Segundo a CCEE, após a rápida expansão das migrações ao mercado livre em 2024 e 2025, os dois primeiros anos da abertura do segmento para toda a alta tensão, o ritmo de crescimento passa por um período de acomodação, mas o volume de novos entrantes segue em patamares acima da média observada até 2023.

No entanto, a Abraceel, associação que representa comercializadores de energia, alerta que houve uma escalada de preços que pode afetar a decisão de milhões de consumidores que passarão a ter direito de escolher o fornecedor de energia em 2027 e 2028.

Estudo realizado pela associação mostra que, entre janeiro de 2024 e março de 2026, o preço da energia elétrica de longo prazo – contratos de energia convencional para os quatro anos subsequentes – acumulou elevação de 59%, passando de R$ 147 por MWh em 2024 para R$ 233 por MWh em 2026.

Já os preços trimestrais, que balizam contratos de energia convencional para os três meses subsequentes – mostra escalada ainda mais acentuada. No mesmo período, o preço trimestral da energia do mercado livre sofreu uma elevação de 121%, passando de R$ 143 por MWh em 2024 para R$ 317 por MWh em 2026. Para efeito de comparação, a variação do IPCA, indicador oficial de inflação, subiu 5% desde então.

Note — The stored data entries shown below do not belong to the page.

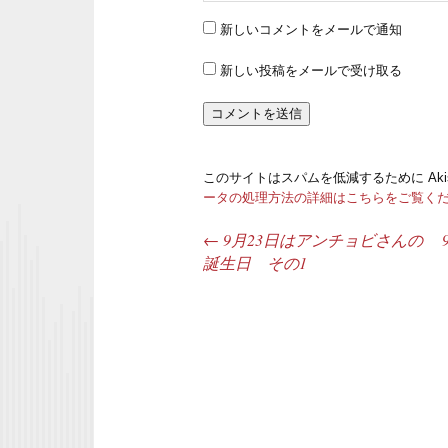
新しいコメントをメールで通知
新しい投稿をメールで受け取る
このサイトはスパムを低減するために Aki
ータの処理方法の詳細はこちらをご覧く
←
9月23日はアンチョビさんの
投稿ナビゲーション
誕生日 その1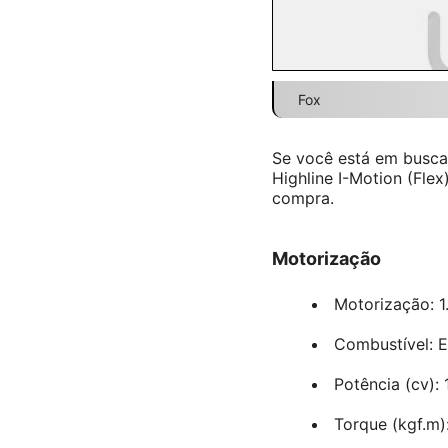
Fox
Se você está em busca
Highline I-Motion (Flex
compra.
Motorização
Motorização: 1
Combustível: E
Potência (cv): 
Torque (kgf.m):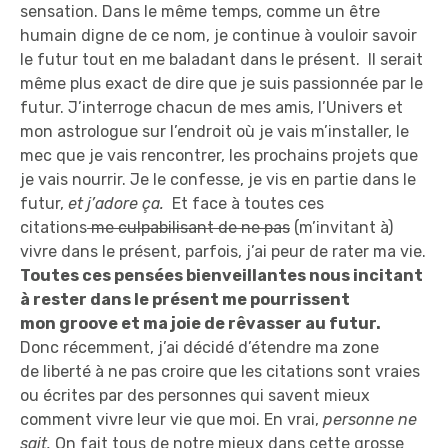
sensation. Dans le même temps, comme un être
humain digne de ce nom, je continue à vouloir savoir
le futur tout en me baladant dans le présent. Il serait
même plus exact de dire que je suis passionnée par le
futur. J’interroge chacun de mes amis, l’Univers et
mon astrologue sur l’endroit où je vais m’installer, le
mec que je vais rencontrer, les prochains projets que
je vais nourrir. Je le confesse, je vis en partie dans le
futur,
et j’adore ça.
Et face à toutes ces
citations
me culpabilisant de ne pas
(m’invitant à)
vivre dans le présent, parfois, j’ai peur de rater ma vie.
Toutes ces pensées bienveillantes nous incitant
à rester dans le présent me pourrissent
mon groove et ma joie de rêvasser au futur.
Donc récemment, j’ai décidé d’étendre ma zone
de liberté à ne pas croire que les citations sont vraies
ou écrites par des personnes qui savent mieux
comment vivre leur vie que moi. En vrai,
personne ne
sait.
On fait tous de notre mieux dans cette grosse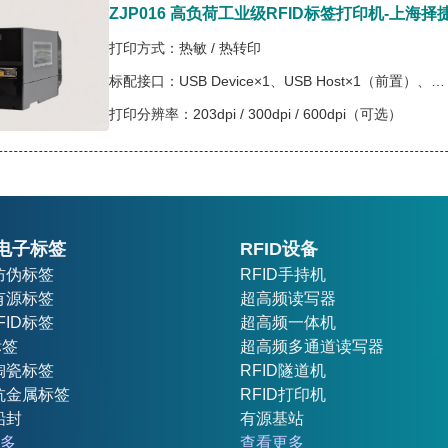
ZJP016 高负荷工业级RFID标签打印机-上海
打印方式：热敏 / 热转印
标配接口：USB Device×1、USB Host×1（前置）、USB Host×2（并排后置）、网络接口、串行接口
打印分辨率：203dpi / 300dpi / 600dpi（可选）
D电子标签
RFID设备
D防伪标签
RFID手持机
D有源标签
超高频读写器
FID标签
超高频一体机
标签
超高频多通道读写器
D陶瓷标签
RFID隧道机
D抗金属标签
RFID打印机
铅封
有源基站
多
查看更多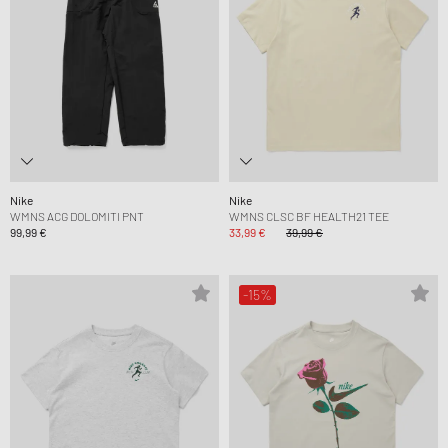
Nike
Nike
WMNS ACG DOLOMITI PNT
WMNS CLSC BF HEALTH21 TEE
99,99 €
33,99 €
39,99 €
-15%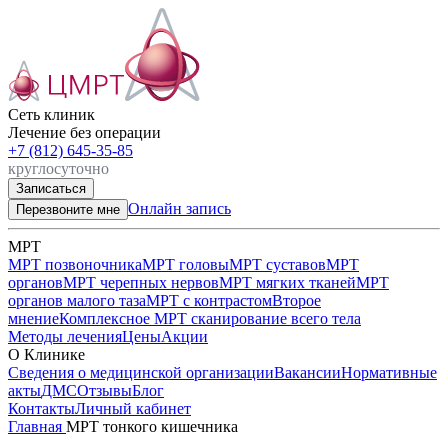
Сеть клиник

Лечение без операции
+7 (812) 645-35-85
круглосуточно
Записаться
Онлайн запись
Перезвоните мне
МРТ
МРТ позвоночника
МРТ головы
МРТ суставов
МРТ
органов
МРТ черепных нервов
МРТ мягких тканей
МРТ
органов малого таза
МРТ с контрастом
Второе
мнение
Комплексное МРТ сканирование всего тела
Методы лечения
Цены
Акции
О Клинике
Сведения о медицинской организации
Вакансии
Нормативные
акты
ДМС
Отзывы
Блог
Контакты
Личный кабинет
Главная
МРТ тонкого кишечника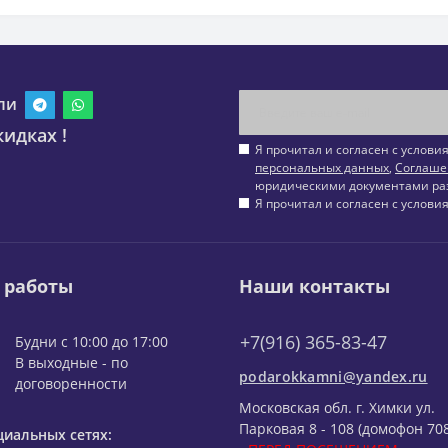
ли
идках !
Я прочитал и согласен с услов
персональных данных
,
Соглаше
юридическими документами ра
Я прочитал и согласен с услов
 работы
Наши контакты
+7(916) 365-83-47
Будни с 10:00 до 17:00
В выходные - по
podarokkamni@yandex.ru
договоренности
Московская обл. г. Химки ул.
Парковая 8 - 108 (домофон 708
циальных сетях: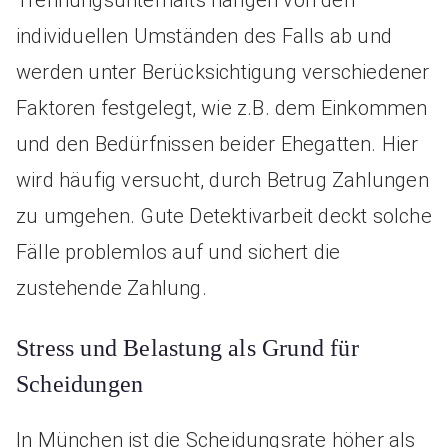
Trennungsunterhalts hängen von den
individuellen Umständen des Falls ab und
werden unter Berücksichtigung verschiedener
Faktoren festgelegt, wie z.B. dem Einkommen
und den Bedürfnissen beider Ehegatten. Hier
wird häufig versucht, durch Betrug Zahlungen
zu umgehen. Gute Detektivarbeit deckt solche
Fälle problemlos auf und sichert die
zustehende Zahlung.
Stress und Belastung als Grund für
Scheidungen
In München ist die Scheidungsrate höher als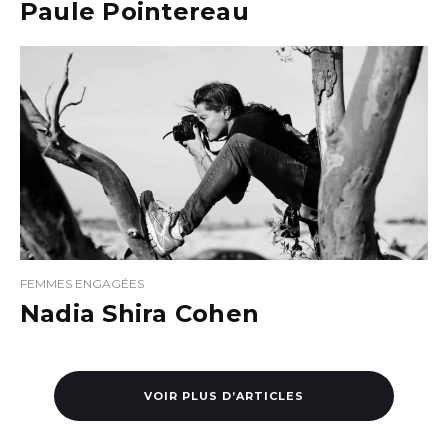
Paule Pointereau
FEMMES ENGAGÉES
Nadia Shira Cohen
VOIR PLUS D’ARTICLES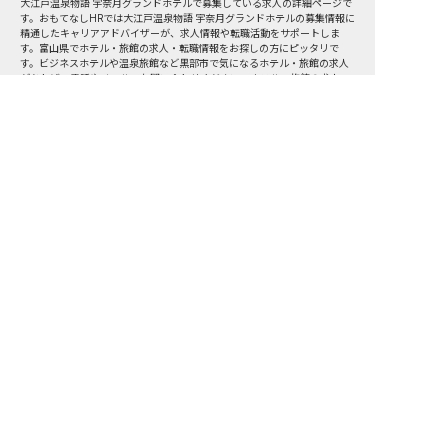
大江戸温泉物語 宇奈月グランドホテルで募集している求人の詳細ページで
す。おもてなしHRでは大江戸温泉物語 宇奈月グランドホテルの募集情報に
精通したキャリアアドバイザーが、求人情報や転職活動をサポートしま
す。富山県でホテル・旅館の求人・転職情報をお探しの方にピッタリで
す。ビジネスホテルや温泉旅館など
黒部市
で気になるホテル・旅館の求人
があれば、電話やメールでお問い合わせください。ホテル・旅館の求人・
就職・転職なら【おもてなしHR】
おもてなしHR
が
あなたのお仕事探しを
お手伝いします！
サポート登録後の流れ
サポート

電話で

マッチする

企業と

内定

登録
ヒアリング
求人をご紹介
面接
入社
宿泊業界専任のキャリアアドバイザーがあなたの転
職活動を徹底サポート!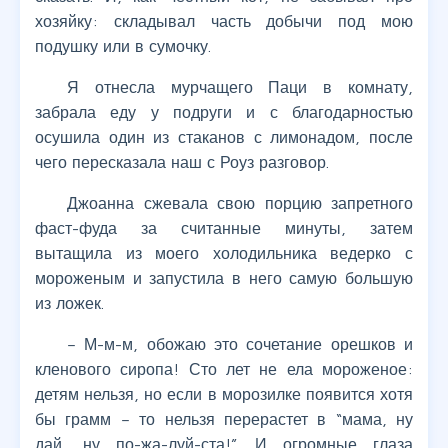
хозяйку: складывал часть добычи под мою
подушку или в сумочку.
Я отнесла мурчащего Паци в комнату,
забрала еду у подруги и с благодарностью
осушила один из стаканов с лимонадом, после
чего пересказала наш с Роуз разговор.
Джоанна сжевала свою порцию запретного
фаст-фуда за считанные минуты, затем
вытащила из моего холодильника ведерко с
мороженым и запустила в него самую большую
из ложек.
– М-м-м, обожаю это сочетание орешков и
кленового сиропа! Сто лет не ела мороженое:
детям нельзя, но если в морозилке появится хотя
бы грамм – то нельзя перерастет в “мама, ну
дай, ну по-жа-луй-ста!”. И огромные глаза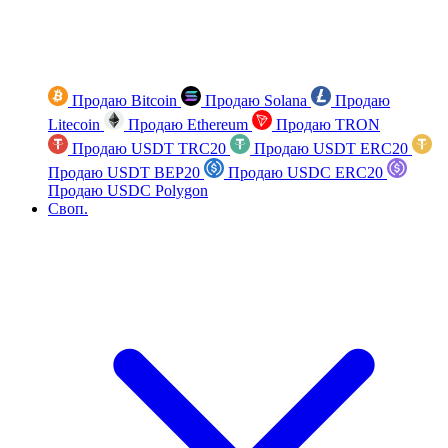
Продаю Bitcoin
Продаю Solana
Продаю
Litecoin
Продаю Ethereum
Продаю TRON
Продаю USDT TRC20
Продаю USDT ERC20
Продаю USDT BEP20
Продаю USDC ERC20
Продаю USDC Polygon
Своп.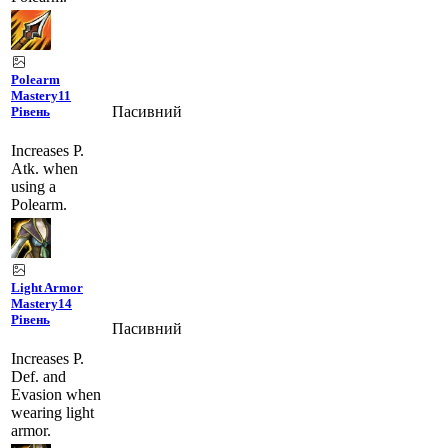
Polearm
Mastery
11
Пасивний
Рівень
Increases P.
Atk. when
using a
Polearm.
Light Armor
Mastery
14
Рівень
Пасивний
Increases P.
Def. and
Evasion when
wearing light
armor.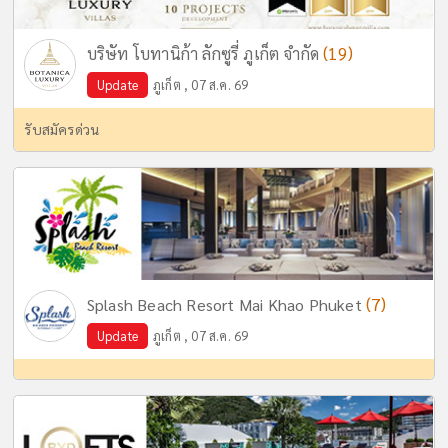
(19)
บริษัท โบทานิก้า ลักซูรี่ ภูเก็ต จำกัด
Update
ภูเก็ต , 07 ส.ค. 69
รับสมัครด่วน
(7)
Splash Beach Resort Mai Khao Phuket
Update
ภูเก็ต , 07 ส.ค. 69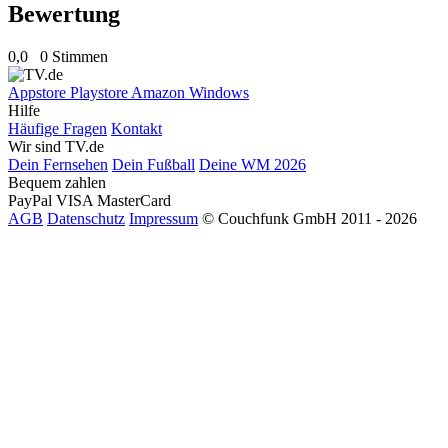
Bewertung
0,0
0 Stimmen
Appstore
Playstore
Amazon
Windows
Hilfe
Häufige Fragen
Kontakt
Wir sind TV.de
Dein Fernsehen
Dein Fußball
Deine WM 2026
Bequem zahlen
PayPal
VISA
MasterCard
AGB
Datenschutz
Impressum
© Couchfunk GmbH 2011 - 2026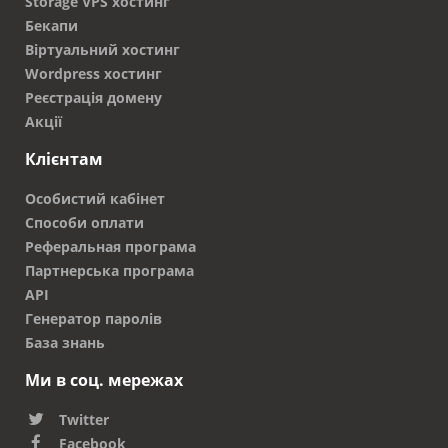
Storage VPS хостинг
Бекапи
Віртуальний хостинг
Wordpress хостинг
Реєстрація домену
Акції
Клієнтам
Особистий кабінет
Способи оплати
Реферальная програма
Партнерська програма
API
Генератор паролів
База знань
Ми в соц. мережах
Twitter
Facebook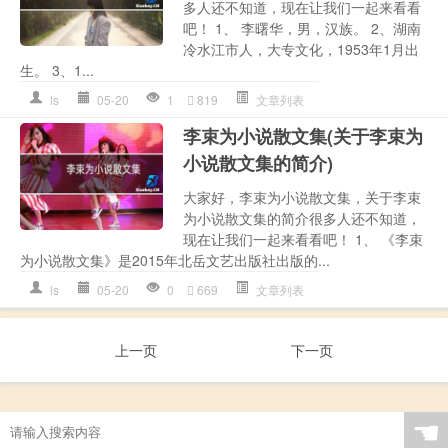
多人还不知道，现在让我们一起来看看
吧！ 1、 李曙华，男，汉族。 2、湖南
冷水江市人，大专文化，1953年1月出
生。 3、1...
ls
05-20
1
819
文章列表
李束为小说散文集(关于李束为
小说散文集的简介)
大家好，李束为小说散文集，关于李束
为小说散文集的简介很多人还不知道，
现在让我们一起来看看吧！ 1、 《李束
为小说散文集》是2015年北岳文艺出版社出版的...
ls
05-20
0
669
文章列表
上一页
下一页
☚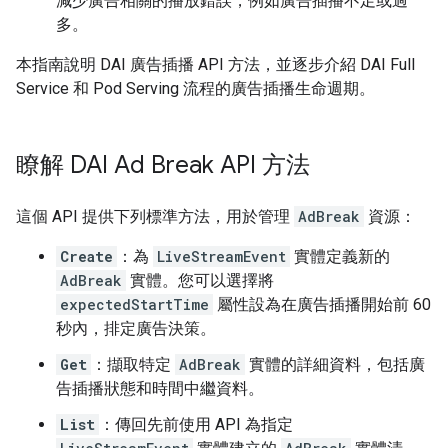
減少廣告相關的播放錯誤，例如廣告插播不足或過
多。
本指南說明 DAI 廣告插播 API 方法，並逐步介紹 DAI Full
Service 和 Pod Serving 流程的廣告插播生命週期。
瞭解 DAI Ad Break API 方法
這個 API 提供下列標準方法，用於管理
AdBreak
資源：
Create
：為
LiveStreamEvent
實體定義新的
AdBreak
實體。您可以選擇將
expectedStartTime
屬性設為在廣告插播開始前 60
秒內，排定廣告決策。
Get
：擷取特定
AdBreak
實體的詳細資料，包括廣
告插播狀態和時間中繼資料。
List
：傳回先前使用 API 為指定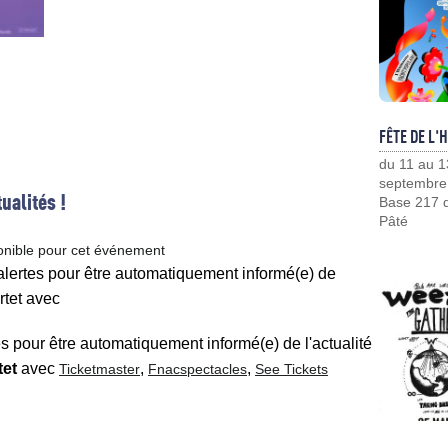
FÊTE DE L'
du 11 au 1
septembre
ualités !
Base 217 d
Pâté
onible pour cet événement
 alertes pour être automatiquement informé(e) de
rtet avec
es pour être automatiquement informé(e) de l'actualité
tet
avec
,
,
Ticketmaster
Fnacspectacles
See Tickets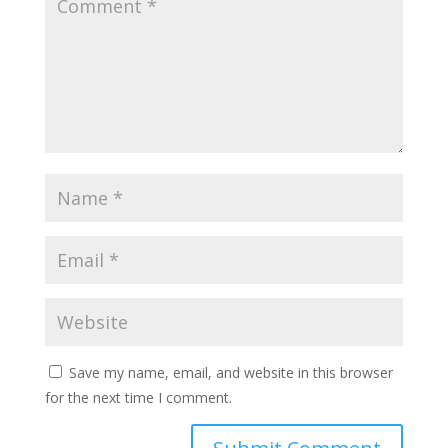
Save my name, email, and website in this browser
for the next time I comment.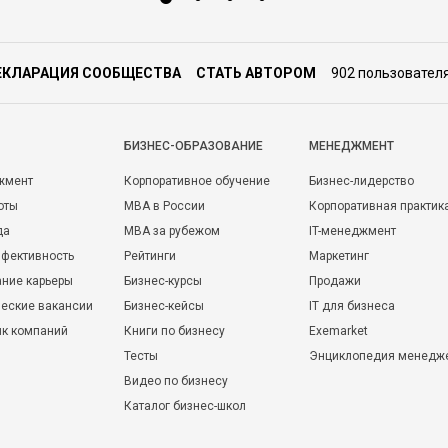
ЕКЛАРАЦИЯ СООБЩЕСТВА
СТАТЬ АВТОРОМ
902 пользовател
БИЗНЕС-ОБРАЗОВАНИЕ
МЕНЕДЖМЕНТ
жмент
Корпоративное обучение
Бизнес-лидерство
оты
MBA в России
Корпоративная практик
да
MBA за рубежом
IT-менеджмент
фективность
Рейтинги
Маркетинг
ние карьеры
Бизнес-курсы
Продажи
еские вакансии
Бизнес-кейсы
IT для бизнеса
ик компаний
Книги по бизнесу
Exemarket
Тесты
Энциклопедия менедж
Видео по бизнесу
Каталог бизнес-школ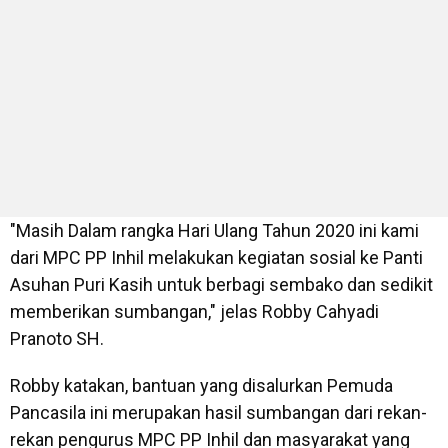
"Masih Dalam rangka Hari Ulang Tahun 2020 ini kami
dari MPC PP Inhil melakukan kegiatan sosial ke Panti
Asuhan Puri Kasih untuk berbagi sembako dan sedikit
memberikan sumbangan," jelas Robby Cahyadi
Pranoto SH.
Robby katakan, bantuan yang disalurkan Pemuda
Pancasila ini merupakan hasil sumbangan dari rekan-
rekan pengurus MPC PP Inhil dan masyarakat yang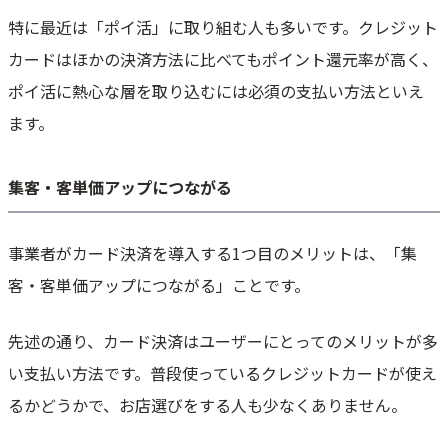
特に最近は「ポイ活」に取り組む人も多いです。クレジット
カードはほかの決済方法に比べてもポイント還元率が高く、
ポイ活に熱心な層を取り込むには必須の支払い方法といえ
ます。
集客・客単価アップにつながる
事業者がカード決済を導入する1つ目のメリットは、「集
客・客単価アップにつながる」ことです。
先述の通り、カード決済はユーザーにとってのメリットが多
い支払い方法です。普段使っているクレジットカードが使え
るかどうかで、お店選びをする人も少なくありません。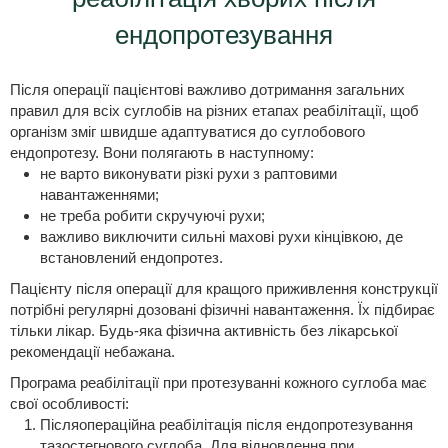
ендопротезування
Після операції пацієнтові важливо дотримання загальних
правил для всіх суглобів на різних етапах реабілітації, щоб
організм зміг швидше адаптуватися до суглобового
ендопротезу. Вони полягають в наступному:
не варто виконувати різкі рухи з раптовими
навантаженнями;
не треба робити скручуючі рухи;
важливо виключити сильні махові рухи кінцівкою, де
встановлений ендопротез.
Пацієнту після операції для кращого приживлення конструкції
потрібні регулярні дозовані фізичні навантаження. Їх підбирає
тільки лікар. Будь-яка фізична активність без лікарської
рекомендації небажана.
Програма реабілітації при протезуванні кожного суглоба має
свої особливості:
Післяопераційна реабілітація після ендопротезування
тазостегнового суглоба. Для відновлення при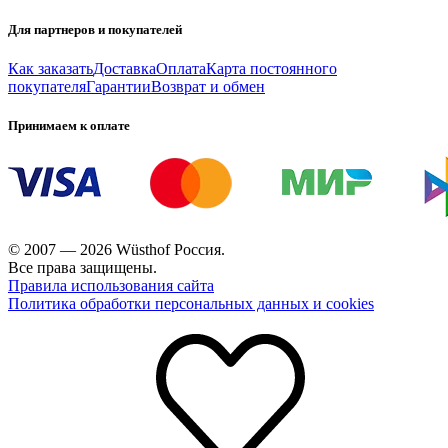
Для партнеров и покупателей
Как заказать
Доставка
Оплата
Карта постоянного
покупателя
Гарантии
Возврат и обмен
Принимаем к оплате
© 2007 — 2026 Wüsthof Россия.
Все права защищены.
Правила использования сайта
Политика обработки персональных данных и cookies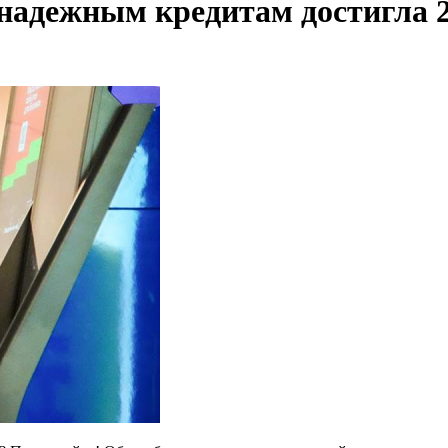
надежным кредитам достигла 2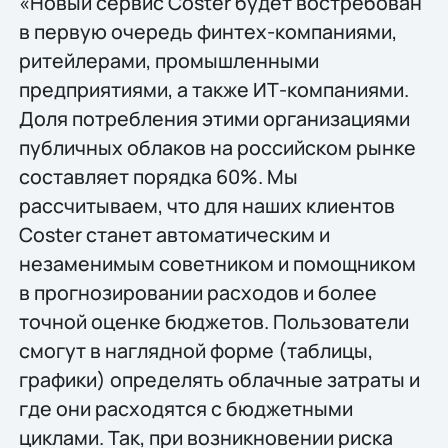
«Новый сервис Coster будет востребован
в первую очередь финтех-компаниями,
ритейлерами, промышленными
предприятиями, а также ИТ-компаниями.
Доля потребления этими организациями
публичных облаков на российском рынке
составляет порядка 60%. Мы
рассчитываем, что для наших клиентов
Coster станет автоматическим и
незаменимым советником и помощником
в прогнозировании расходов и более
точной оценке бюджетов. Пользователи
смогут в наглядной форме (таблицы,
графики) определять облачные затраты и
где они расходятся с бюджетными
циклами. Так, при возникновении риска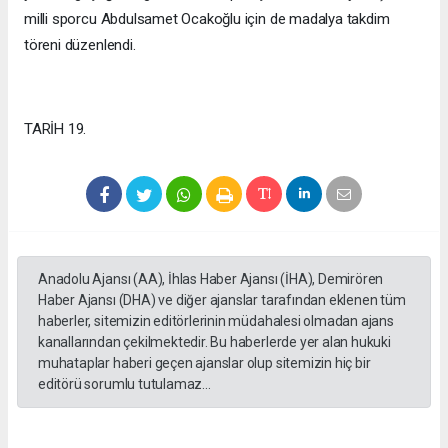
milli sporcu Abdulsamet Ocakoğlu için de madalya takdim
töreni düzenlendi.
TARİH 19.
Anadolu Ajansı (AA), İhlas Haber Ajansı (İHA), Demirören
Haber Ajansı (DHA) ve diğer ajanslar tarafından eklenen tüm
haberler, sitemizin editörlerinin müdahalesi olmadan ajans
kanallarından çekilmektedir. Bu haberlerde yer alan hukuki
muhataplar haberi geçen ajanslar olup sitemizin hiç bir
editörü sorumlu tutulamaz...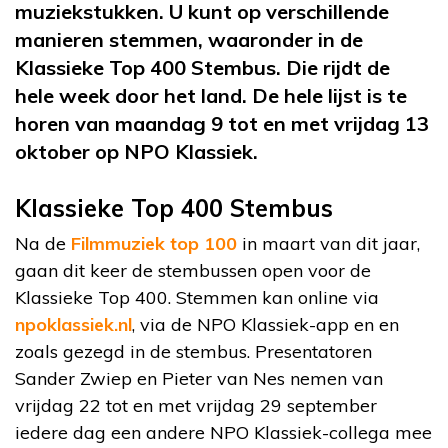
muziekstukken. U kunt op verschillende
manieren stemmen, waaronder in de
Klassieke Top 400 Stembus. Die rijdt de
hele week door het land. De hele lijst is te
horen van maandag 9 tot en met vrijdag 13
oktober op NPO Klassiek.
Klassieke Top 400 Stembus
Na de
Filmmuziek top 100
in maart van dit jaar,
gaan dit keer de stembussen open voor de
Klassieke Top 400. Stemmen kan online via
npoklassiek.nl
, via de NPO Klassiek-app en en
zoals gezegd in de stembus. Presentatoren
Sander Zwiep en Pieter van Nes nemen van
vrijdag 22 tot en met vrijdag 29 september
iedere dag een andere NPO Klassiek-collega mee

Atualmente, são mais de 90 mil consumidores que podem escolher seu supridor de energia, fechando contratos diretamente com geradores, comercializadores ou sendo representados por comercializadores varejistas.

Setores de serviços e comércio lideram as migrações em 2026

Segundo dados da CCEE, que acompanha 15 ramos de atividade econômica, os setores de serviços e comércio lideraram as adesões ao mercado livre neste primeiro trimestre. Na sequência, destaque para saneamento e alimentos. Os números mostram a expansão do ambiente dos pequenos e médios lojistas aos estabelecimentos maiores, como supermercados, hospitais, farmácias e hotéis.

Eixo Sul/Sudeste em destaque

São Paulo registrou 1.311 novas migrações para o mercado livre entre janeiro e março. Logo em seguida, Minas Gerais (387), Rio Grande do Sul (386), Santa Catarina (370) e Paraná (351) figuram no topo do ranking e consolidam o eixo Sul/Sudeste como um dos principais para o crescimento do mercado. Destaque também para a Bahia, principal estado do Nordeste, com a marca de 340 novos consumidores que entraram para o segmento.